3Nach Durchführung einer Einvernahme am 27. November 2023, in deren Rahmen der Mitbeteiligte die Begehung der ihm vorgeworfenen Delikte bestritt, erließ das BFA mit Bescheid vom 29. November 2023 gegen ihn gemäß § 67 Abs. 1 und 2 FPG ein für die Dauer von sieben Jahren befristetes Aufenthaltsverbot. Es wurde in Anwendung des letzten Halbsatzes des § 70 Abs. 3 FPG kein Durchsetzungsaufschub gewährt und einer Beschwerde gegen das Aufenthaltsverbot gemäß § 18 Abs. 3 BFA VG die aufschiebende Wirkung aberkannt.
4In der Begründung führte das BFA aus, gemäß den umfassenden Berichten des „Kärntner Landeskriminalamts“ stehe der Mitbeteiligte im dringenden Tatverdacht, im Rahmen einer kriminellen Vereinigung Verbrechen nach dem SMG begangen zu haben. So solle er als Mitglied einer kriminellen Vereinigung Suchtmittel, insbesondere Kokain, vor allem in „Rotlichtlokalen“ und Diskotheken, gewinnbringend verkauft bzw. potenzielle Suchtmittelabnehmer an seine Komplizen vermittelt haben. Der Mitbeteiligte sei zwar noch nicht verurteilt, es bestünden allerdings „keinerlei Zweifel an der Verwirklichung der Tat“. Angesichts der Aufrechterhaltung der Untersuchungshaft seit Anfang Juli 2023 trotz regelmäßiger Überprüfung von deren Rechtmäßigkeit könne davon ausgegangen werden, dass der Mitbeteiligte wegen seiner Taten zeitnah rechtskräftig für Verbrechen nach dem SMG strafgerichtlich verurteilt werde. Somit könne das BFA begründet und berechtigt davon ausgehen, dass die Voraussetzungen gemäß § 67 FPG für die Erlassung eines Aufenthaltsverbotes „klar gegeben“ seien.
5 Am 10. Jänner 2024 wurde die Untersuchungshaft unter Anwendung gelinderer Mittel, nämlich der Weisung, unter Befolgung einer regelmäßigen Meldepflicht in der Wohnung seiner Lebensgefährtin Unterkunft zu nehmen und einer geregelten Beschäftigung nachzugehen, aufgehoben. Am Tag darauf wurde der Mitbeteiligte vom BFA auf dem Landweg nach Slowenien abgeschoben.

(Ausschnitt aus einer Datendatei)

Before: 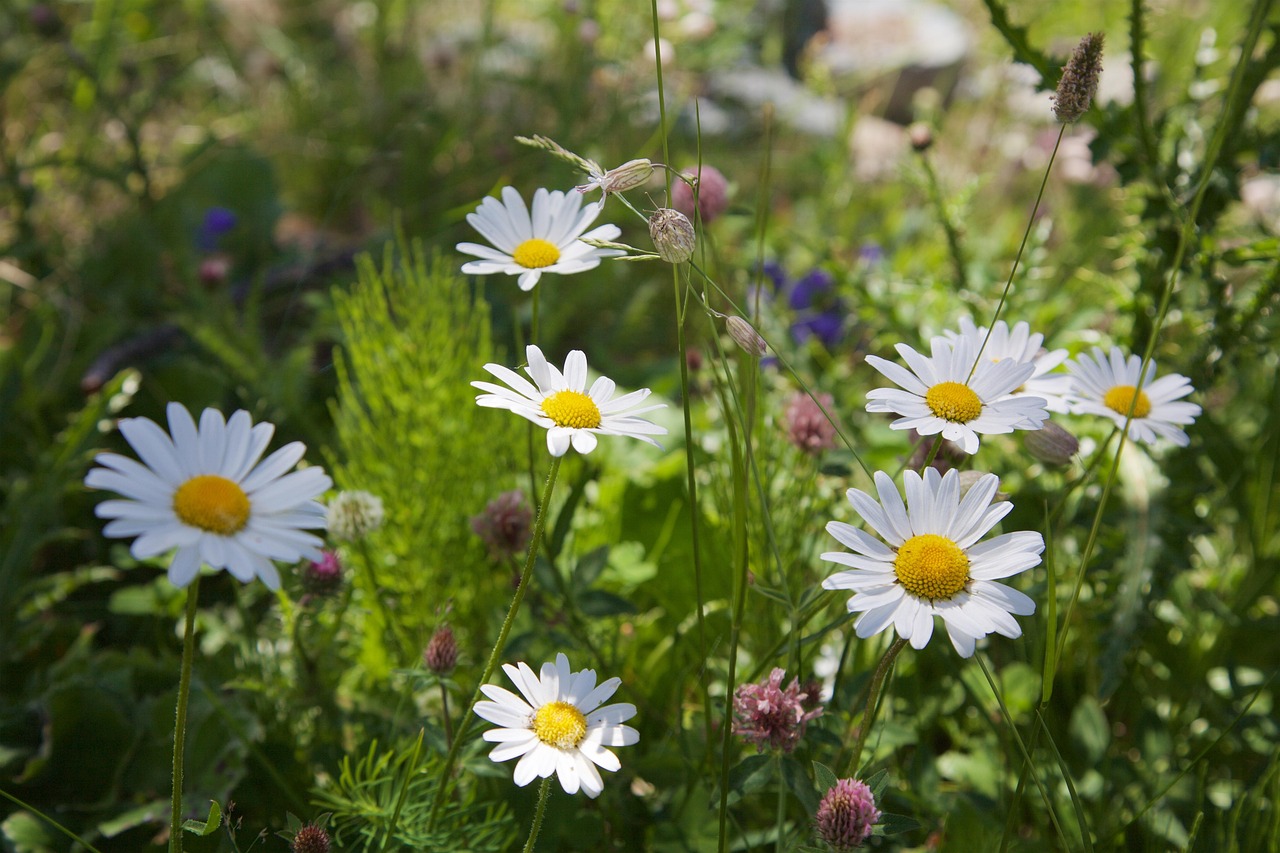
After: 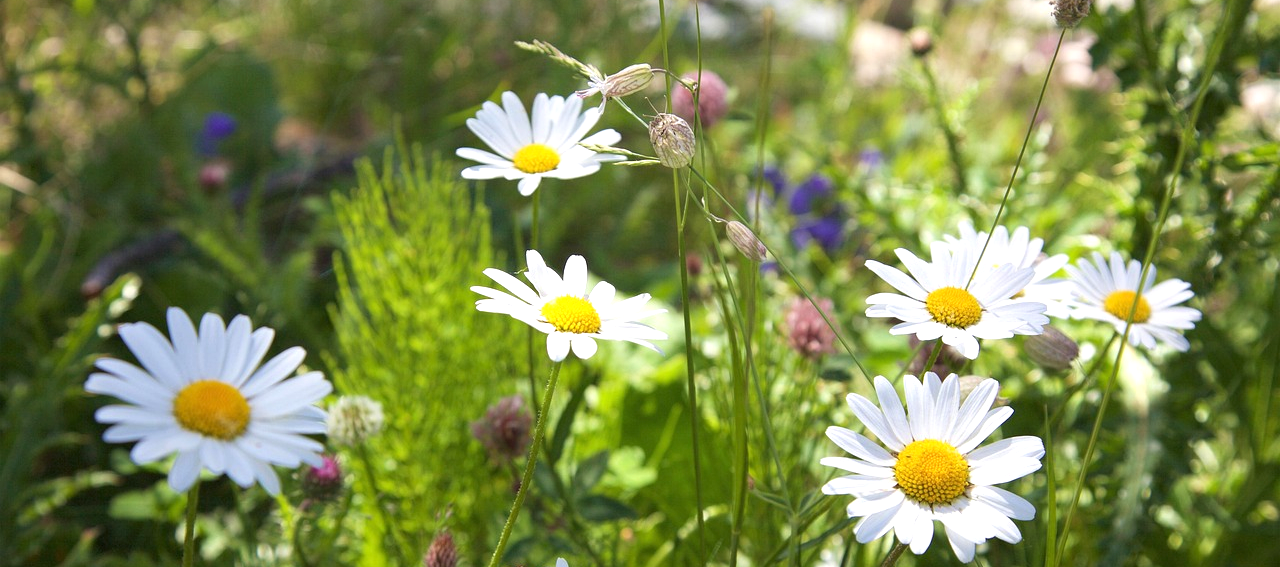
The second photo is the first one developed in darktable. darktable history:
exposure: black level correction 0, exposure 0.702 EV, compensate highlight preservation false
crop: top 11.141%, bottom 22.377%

---

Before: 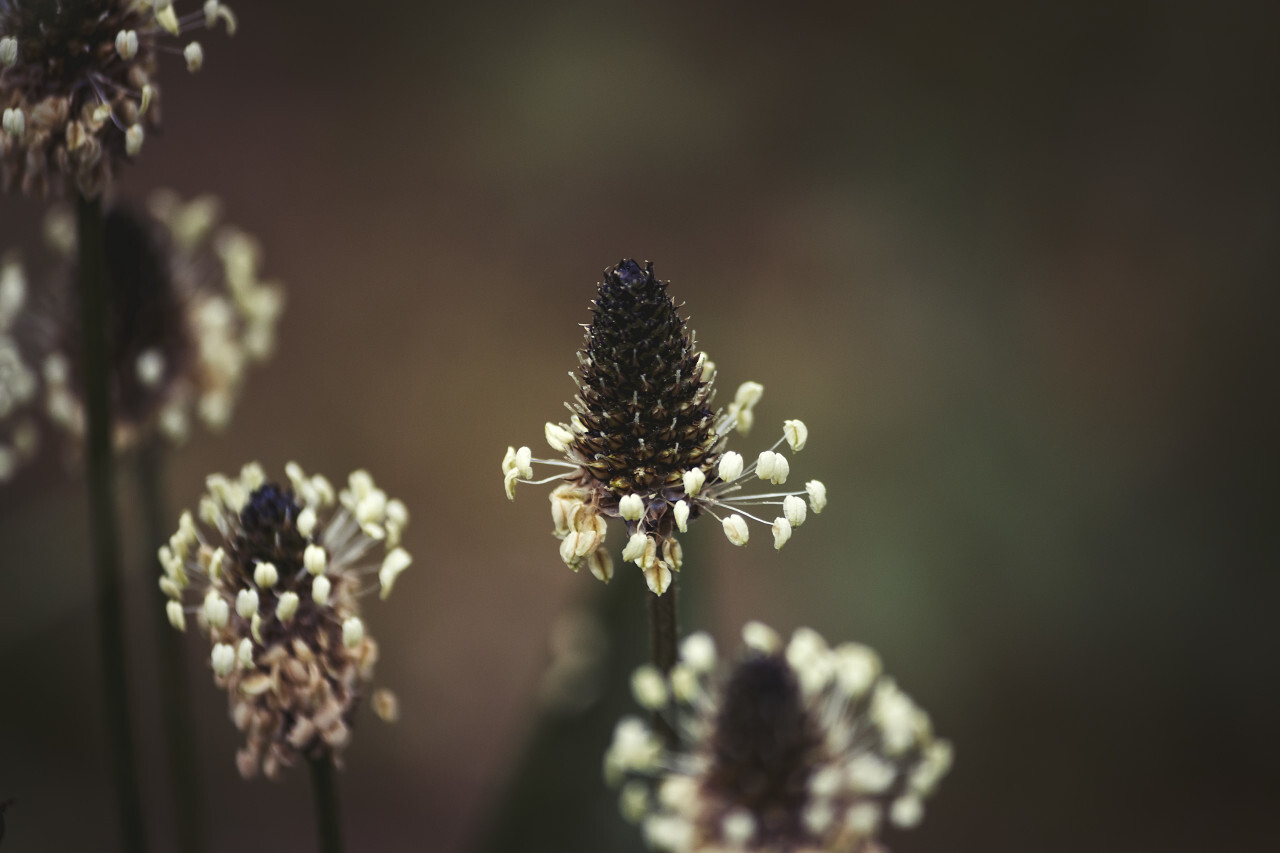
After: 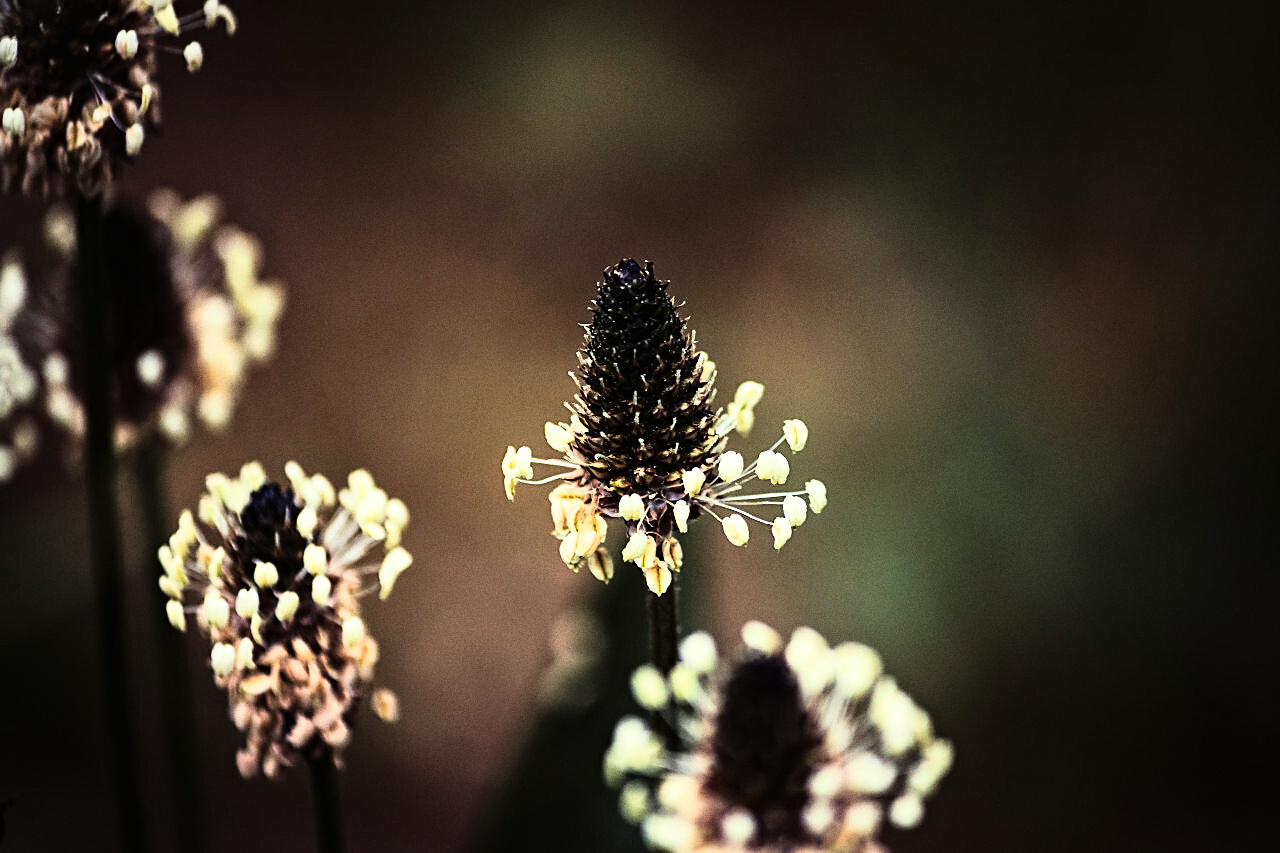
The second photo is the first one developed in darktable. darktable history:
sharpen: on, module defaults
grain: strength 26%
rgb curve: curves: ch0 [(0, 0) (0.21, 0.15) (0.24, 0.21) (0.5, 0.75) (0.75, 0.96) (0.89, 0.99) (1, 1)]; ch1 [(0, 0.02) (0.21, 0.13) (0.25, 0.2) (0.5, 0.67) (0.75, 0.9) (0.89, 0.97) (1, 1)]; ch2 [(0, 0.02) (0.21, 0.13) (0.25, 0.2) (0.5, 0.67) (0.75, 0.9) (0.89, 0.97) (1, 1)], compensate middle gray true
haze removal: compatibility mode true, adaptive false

▸ **Aufgaben**:
- A) Für welchen Zeitraum war das Aufenthaltsverbot gegen den Mitbeteiligten laut Textauszug befristet?
- B) Erläutern Sie anhand des Textauszugs, weshalb das BFA annahm, dass der Mitbeteiligte zeitnah rechtskräftig verurteilt werde.
- C) Übersetzen Sie den Satz „Am Tag darauf wurde der Mitbeteiligte vom BFA auf dem Landweg nach Slowenien abgeschoben.“ aus dem Textauszug ins Englische.
Die Zeilen stammen aus einer anderen Quelle.

▸ **Lösungen je Aufgabe**:
- A) Für die Dauer von sieben Jahren.

- B) Das BFA stützte sich darauf, dass die Untersuchungshaft seit Anfang Juli 2023 aufrechterhalten worden war, obwohl ihre Rechtmäßigkeit regelmäßig überprüft wurde. Daraus folgerte es, dass eine baldige rechtskräftige Verurteilung wegen Verbrechen nach dem SMG zu erwarten sei.

- C) The following day, the co-participating party was deported overland to Slovenia by the BFA.